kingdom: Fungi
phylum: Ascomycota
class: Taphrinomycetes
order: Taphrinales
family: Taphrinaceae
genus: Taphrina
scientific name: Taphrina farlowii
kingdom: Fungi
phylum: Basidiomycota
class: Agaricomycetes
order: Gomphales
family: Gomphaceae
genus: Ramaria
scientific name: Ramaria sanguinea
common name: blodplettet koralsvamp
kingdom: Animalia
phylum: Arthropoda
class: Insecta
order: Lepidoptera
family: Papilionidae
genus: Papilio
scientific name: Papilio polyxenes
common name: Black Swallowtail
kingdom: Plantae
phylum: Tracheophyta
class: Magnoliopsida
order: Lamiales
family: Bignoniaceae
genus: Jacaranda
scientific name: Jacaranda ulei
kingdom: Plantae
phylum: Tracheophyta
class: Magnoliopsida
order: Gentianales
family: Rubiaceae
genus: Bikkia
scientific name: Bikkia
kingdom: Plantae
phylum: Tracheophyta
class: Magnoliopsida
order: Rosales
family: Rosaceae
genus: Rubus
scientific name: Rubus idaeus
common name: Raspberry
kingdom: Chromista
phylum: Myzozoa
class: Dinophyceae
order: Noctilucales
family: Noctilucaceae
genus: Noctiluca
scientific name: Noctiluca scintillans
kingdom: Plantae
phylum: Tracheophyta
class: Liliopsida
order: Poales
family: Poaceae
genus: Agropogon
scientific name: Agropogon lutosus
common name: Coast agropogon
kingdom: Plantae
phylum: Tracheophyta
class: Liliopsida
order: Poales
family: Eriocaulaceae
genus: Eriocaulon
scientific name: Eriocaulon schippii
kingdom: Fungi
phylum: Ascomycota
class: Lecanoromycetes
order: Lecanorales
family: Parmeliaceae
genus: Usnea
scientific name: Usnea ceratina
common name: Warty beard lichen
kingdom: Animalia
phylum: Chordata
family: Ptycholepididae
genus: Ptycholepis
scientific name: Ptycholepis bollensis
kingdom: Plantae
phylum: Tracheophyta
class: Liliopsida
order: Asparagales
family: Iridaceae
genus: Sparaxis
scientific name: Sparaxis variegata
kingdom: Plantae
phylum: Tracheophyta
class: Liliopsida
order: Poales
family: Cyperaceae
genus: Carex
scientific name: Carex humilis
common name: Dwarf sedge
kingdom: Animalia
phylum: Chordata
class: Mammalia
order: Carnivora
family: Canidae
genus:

* TASK TO COMPLETE *
Starting at the beginning of the records and going on through the line with "genus: Jacaranda", write those lines out again with "phylum" replaced by "division" and nothing else changed.

* COMPLETE ANSWER *
kingdom: Fungi
division: Ascomycota
class: Taphrinomycetes
order: Taphrinales
family: Taphrinaceae
genus: Taphrina
scientific name: Taphrina farlowii
kingdom: Fungi
division: Basidiomycota
class: Agaricomycetes
order: Gomphales
family: Gomphaceae
genus: Ramaria
scientific name: Ramaria sanguinea
common name: blodplettet koralsvamp
kingdom: Animalia
division: Arthropoda
class: Insecta
order: Lepidoptera
family: Papilionidae
genus: Papilio
scientific name: Papilio polyxenes
common name: Black Swallowtail
kingdom: Plantae
division: Tracheophyta
class: Magnoliopsida
order: Lamiales
family: Bignoniaceae
genus: Jacaranda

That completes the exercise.